Frank Gehry creatore di sogni
"Quando Gehry mi disse: vorrei che fossi tu a dirigere questo lavoro, gli risposi che non avevo mai fatto un documentario e non sapevo nulla di architettura. Lui replicò: Proprio per questo!" così Sidney Pollack ha presentato il suo ultimo film alla stampa statunitense. Dopo oltre venti film realizzati da regista, sette oscar per "La mia Africa" e 46 nominations totali agli Oscar per i suoi lavori, il grande amico di Robert Redford (sette film assieme nonché la co-fondazione del Sundance Festival) non aveva ancora realizzato un documentario. Ecco quindi servita la storia, i pensieri e soprattutto le opere, del grande architetto contemporaneo Frank Gehry, da anni amico di Pollack (sono quasi coetanei, Gehry del '29, Pollack del 34).
Per chi non conoscesse questo personaggio, per trovarne le coordinate basta dire che è stato l'autore dell'acclamato Museo Guggenheim di Bilbao nel 97, nonché, andando a ritroso nel tempo, della Walt Disney Concert Hall di Los Angeles nell'87 e del Fishdance Restaurant di Kobe nell'86, più tante e sempre particolarissime opere.
Un architetto con uno stile inconfondibile universalmente apprezzato, che Pollack decide di raccontare attraverso interviste, visite alle strutture che lo hanno reso celebre e commenti di addetti ai lavori o semplici conoscenti.

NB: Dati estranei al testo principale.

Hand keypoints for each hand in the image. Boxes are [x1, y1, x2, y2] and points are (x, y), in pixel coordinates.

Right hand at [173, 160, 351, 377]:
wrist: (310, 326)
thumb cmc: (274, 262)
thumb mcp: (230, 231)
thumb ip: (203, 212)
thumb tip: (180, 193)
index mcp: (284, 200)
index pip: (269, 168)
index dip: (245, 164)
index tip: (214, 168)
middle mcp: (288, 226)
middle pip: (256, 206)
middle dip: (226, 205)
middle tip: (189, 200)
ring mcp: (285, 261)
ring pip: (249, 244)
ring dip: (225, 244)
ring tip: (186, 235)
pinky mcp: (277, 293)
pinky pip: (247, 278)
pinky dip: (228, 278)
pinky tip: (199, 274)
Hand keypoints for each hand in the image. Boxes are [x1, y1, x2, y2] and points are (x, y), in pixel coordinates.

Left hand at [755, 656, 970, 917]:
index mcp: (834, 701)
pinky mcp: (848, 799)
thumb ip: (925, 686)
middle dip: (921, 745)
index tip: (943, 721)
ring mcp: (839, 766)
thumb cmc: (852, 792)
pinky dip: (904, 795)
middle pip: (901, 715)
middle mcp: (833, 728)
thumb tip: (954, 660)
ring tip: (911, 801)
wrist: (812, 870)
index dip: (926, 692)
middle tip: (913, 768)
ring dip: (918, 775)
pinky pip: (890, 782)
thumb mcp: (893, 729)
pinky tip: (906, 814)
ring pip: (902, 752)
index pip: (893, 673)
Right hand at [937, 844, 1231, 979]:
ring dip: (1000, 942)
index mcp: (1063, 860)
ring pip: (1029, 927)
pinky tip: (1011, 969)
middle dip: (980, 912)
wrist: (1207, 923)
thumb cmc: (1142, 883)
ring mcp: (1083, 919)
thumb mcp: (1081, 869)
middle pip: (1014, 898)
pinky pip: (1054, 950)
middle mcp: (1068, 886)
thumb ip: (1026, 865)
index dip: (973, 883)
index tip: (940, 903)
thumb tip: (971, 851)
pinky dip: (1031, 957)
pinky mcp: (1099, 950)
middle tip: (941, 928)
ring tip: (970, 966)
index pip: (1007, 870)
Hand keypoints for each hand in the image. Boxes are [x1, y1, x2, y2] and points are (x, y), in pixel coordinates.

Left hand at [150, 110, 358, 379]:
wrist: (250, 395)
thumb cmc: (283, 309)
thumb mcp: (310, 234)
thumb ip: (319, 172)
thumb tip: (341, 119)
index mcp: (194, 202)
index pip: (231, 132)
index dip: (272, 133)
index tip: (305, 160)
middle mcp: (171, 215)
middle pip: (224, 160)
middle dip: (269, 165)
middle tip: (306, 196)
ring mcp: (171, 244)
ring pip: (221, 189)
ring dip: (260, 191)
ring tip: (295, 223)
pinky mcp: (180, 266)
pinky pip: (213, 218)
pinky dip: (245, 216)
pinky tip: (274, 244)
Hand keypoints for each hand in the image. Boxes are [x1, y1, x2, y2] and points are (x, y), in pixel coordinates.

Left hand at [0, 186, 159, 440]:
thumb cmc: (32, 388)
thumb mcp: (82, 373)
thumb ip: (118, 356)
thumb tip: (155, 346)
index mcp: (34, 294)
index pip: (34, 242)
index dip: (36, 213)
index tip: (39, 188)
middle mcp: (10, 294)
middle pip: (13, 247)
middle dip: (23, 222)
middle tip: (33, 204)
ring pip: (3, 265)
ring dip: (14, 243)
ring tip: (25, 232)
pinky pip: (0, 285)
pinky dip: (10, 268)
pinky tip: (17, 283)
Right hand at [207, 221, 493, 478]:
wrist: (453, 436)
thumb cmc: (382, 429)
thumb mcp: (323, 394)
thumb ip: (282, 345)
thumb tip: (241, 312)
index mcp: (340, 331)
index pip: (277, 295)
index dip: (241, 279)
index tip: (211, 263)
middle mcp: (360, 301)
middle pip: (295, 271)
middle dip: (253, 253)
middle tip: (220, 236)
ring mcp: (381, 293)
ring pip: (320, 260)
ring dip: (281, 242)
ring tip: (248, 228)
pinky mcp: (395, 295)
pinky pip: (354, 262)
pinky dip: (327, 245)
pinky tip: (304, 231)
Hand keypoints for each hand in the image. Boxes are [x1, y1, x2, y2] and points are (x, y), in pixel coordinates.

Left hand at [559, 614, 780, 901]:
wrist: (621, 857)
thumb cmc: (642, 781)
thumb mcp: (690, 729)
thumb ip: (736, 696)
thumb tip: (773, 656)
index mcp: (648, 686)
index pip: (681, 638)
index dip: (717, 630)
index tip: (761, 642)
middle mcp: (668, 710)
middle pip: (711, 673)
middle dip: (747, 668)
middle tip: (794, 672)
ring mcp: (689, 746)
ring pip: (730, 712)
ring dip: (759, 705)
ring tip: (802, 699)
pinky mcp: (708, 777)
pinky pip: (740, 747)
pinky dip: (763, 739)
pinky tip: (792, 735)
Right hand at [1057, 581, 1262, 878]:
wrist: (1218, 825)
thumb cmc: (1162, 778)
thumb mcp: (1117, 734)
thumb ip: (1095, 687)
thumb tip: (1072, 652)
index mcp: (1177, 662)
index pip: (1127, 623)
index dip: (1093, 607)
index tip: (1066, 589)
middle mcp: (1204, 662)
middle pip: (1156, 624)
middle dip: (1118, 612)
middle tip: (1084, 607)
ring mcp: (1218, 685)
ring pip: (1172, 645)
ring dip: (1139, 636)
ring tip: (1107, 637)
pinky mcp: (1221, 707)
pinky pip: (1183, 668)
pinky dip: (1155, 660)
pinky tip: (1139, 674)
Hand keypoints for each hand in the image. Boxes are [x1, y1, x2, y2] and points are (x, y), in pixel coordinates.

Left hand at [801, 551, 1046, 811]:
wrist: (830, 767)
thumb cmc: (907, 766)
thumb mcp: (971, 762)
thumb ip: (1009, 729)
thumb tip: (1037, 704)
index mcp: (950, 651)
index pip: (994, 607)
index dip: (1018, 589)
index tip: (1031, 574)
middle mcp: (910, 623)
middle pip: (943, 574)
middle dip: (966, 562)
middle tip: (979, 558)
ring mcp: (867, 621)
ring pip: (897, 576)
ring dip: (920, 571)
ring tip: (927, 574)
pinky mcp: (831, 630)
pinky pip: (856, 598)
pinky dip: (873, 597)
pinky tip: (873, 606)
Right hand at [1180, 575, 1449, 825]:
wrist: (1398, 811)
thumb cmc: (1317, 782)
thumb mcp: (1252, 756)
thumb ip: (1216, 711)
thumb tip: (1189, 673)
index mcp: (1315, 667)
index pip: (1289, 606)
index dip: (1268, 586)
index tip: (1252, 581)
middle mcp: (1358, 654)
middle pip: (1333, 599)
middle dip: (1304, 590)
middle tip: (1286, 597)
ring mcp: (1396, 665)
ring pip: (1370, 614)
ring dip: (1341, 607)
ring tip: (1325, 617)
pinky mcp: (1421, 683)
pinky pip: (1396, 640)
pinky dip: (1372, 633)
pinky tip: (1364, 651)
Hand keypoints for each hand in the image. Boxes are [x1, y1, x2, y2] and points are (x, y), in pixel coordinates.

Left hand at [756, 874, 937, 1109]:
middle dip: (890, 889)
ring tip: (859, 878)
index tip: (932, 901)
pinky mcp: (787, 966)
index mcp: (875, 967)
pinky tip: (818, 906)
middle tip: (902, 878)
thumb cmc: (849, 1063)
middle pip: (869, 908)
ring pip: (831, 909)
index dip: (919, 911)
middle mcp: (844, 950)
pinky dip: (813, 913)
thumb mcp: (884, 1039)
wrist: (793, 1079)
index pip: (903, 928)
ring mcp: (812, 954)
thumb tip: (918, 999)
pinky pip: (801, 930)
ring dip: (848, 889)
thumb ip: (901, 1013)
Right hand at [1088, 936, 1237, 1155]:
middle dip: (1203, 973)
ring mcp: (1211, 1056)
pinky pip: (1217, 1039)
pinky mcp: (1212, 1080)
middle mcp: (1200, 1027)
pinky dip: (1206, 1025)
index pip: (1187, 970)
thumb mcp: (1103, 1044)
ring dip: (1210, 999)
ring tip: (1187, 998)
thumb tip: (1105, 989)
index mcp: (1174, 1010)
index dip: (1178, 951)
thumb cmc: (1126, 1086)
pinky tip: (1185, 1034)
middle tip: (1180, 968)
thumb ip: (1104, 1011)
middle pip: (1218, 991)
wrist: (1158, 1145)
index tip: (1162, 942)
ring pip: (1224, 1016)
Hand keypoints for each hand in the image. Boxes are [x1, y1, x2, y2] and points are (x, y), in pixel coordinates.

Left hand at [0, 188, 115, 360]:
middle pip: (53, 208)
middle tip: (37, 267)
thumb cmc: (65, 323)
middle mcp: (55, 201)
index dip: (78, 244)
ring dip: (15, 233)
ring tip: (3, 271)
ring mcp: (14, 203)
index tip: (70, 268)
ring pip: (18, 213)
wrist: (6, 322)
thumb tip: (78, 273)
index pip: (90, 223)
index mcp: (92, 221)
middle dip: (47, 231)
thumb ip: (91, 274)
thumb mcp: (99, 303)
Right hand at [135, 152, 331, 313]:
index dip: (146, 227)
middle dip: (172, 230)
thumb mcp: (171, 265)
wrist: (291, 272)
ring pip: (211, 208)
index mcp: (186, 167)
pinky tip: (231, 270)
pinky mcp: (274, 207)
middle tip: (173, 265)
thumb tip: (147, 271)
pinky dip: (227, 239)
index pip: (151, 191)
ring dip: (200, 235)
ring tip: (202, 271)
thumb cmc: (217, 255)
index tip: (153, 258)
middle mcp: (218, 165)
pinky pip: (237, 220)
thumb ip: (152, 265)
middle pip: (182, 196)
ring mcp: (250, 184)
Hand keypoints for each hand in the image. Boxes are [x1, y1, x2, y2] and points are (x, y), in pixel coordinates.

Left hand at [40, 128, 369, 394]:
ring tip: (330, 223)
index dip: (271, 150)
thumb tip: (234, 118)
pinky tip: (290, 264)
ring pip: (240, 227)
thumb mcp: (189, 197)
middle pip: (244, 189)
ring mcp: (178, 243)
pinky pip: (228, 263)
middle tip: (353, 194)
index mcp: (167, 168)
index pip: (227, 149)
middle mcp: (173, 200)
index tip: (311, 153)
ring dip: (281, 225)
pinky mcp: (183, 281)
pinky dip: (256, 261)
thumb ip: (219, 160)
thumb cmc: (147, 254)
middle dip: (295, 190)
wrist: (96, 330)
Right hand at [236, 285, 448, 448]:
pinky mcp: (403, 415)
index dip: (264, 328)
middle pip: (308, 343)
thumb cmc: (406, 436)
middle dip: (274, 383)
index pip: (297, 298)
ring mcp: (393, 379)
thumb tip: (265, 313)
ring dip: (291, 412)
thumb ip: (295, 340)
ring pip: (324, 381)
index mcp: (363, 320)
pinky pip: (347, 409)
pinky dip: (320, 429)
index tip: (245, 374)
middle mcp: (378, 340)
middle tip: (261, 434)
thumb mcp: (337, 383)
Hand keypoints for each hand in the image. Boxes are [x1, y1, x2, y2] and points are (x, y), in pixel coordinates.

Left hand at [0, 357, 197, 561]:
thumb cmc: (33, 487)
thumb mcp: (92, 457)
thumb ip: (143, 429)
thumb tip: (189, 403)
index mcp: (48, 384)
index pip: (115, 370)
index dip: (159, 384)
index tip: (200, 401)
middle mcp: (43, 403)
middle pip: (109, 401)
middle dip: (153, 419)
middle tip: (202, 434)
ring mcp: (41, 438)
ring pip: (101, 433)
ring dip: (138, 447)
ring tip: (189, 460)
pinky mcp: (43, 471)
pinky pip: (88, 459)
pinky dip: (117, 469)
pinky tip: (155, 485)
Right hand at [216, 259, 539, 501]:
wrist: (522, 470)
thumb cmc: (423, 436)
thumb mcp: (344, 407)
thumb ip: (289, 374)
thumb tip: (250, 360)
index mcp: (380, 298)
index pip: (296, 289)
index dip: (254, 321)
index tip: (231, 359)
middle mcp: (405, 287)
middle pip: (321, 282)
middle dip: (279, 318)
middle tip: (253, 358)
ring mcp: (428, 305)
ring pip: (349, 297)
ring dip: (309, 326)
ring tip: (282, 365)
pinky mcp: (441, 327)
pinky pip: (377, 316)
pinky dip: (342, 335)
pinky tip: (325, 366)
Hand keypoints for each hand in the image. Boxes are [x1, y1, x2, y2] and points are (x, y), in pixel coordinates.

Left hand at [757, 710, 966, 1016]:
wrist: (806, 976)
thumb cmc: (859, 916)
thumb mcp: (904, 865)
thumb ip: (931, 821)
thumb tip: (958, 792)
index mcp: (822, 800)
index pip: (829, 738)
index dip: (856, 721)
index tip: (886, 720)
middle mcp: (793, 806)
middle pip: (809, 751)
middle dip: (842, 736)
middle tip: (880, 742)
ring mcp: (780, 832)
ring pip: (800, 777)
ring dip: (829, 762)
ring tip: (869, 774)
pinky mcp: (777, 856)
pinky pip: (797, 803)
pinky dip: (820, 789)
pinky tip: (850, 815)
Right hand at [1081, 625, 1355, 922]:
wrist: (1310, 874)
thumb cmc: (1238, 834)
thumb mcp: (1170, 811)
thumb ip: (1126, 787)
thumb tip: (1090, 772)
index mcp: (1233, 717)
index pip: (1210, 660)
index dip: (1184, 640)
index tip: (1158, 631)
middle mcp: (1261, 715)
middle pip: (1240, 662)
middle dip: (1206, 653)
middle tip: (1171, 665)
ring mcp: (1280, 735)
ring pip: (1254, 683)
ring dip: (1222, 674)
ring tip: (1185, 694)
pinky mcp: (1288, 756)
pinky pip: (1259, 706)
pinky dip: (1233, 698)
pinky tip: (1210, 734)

Ne esce fuori un'apologia dell'architetto interessante, ma non perfettamente riuscita da un punto di vista cinematografico, proprio perché omaggio verso Gehry e non desiderio di fare della sua storia e creatività il tentativo di portare avanti qualche tesi. Non che ci si annoi, ma il film risulta schiacciato sulla figura del suo protagonista, mancando di una visione d'insieme o di un qualsiasi spirito critico. Sì, tra i tanti intervistati c'è anche un critico "bastian contrario", ma non è tanto quello che viene detto ad essere importante, quanto l'approccio di chi pone le domande. E Pollack si limita a registrare le impressioni degli altri, senza dare alcun suo apporto all'argomento. Pesa poi, come lo stesso Pollack afferma in una scena del film, la difficoltà nel rendere sullo schermo la bellezza tridimensionale delle creazioni di Gehry su di un mezzo, il cinema, che è bidimensionale per definizione. Si rimane comunque affascinati da quello cui un critico riconosce il merito di "aver modificato un settore molto conservatore", ma al contempo un po' delusi di come questa grandezza, dal grande schermo, non trapassi.

La frase: "Per fare un edificio ci vuole così tanto tempo che quando è finito non mi piace più".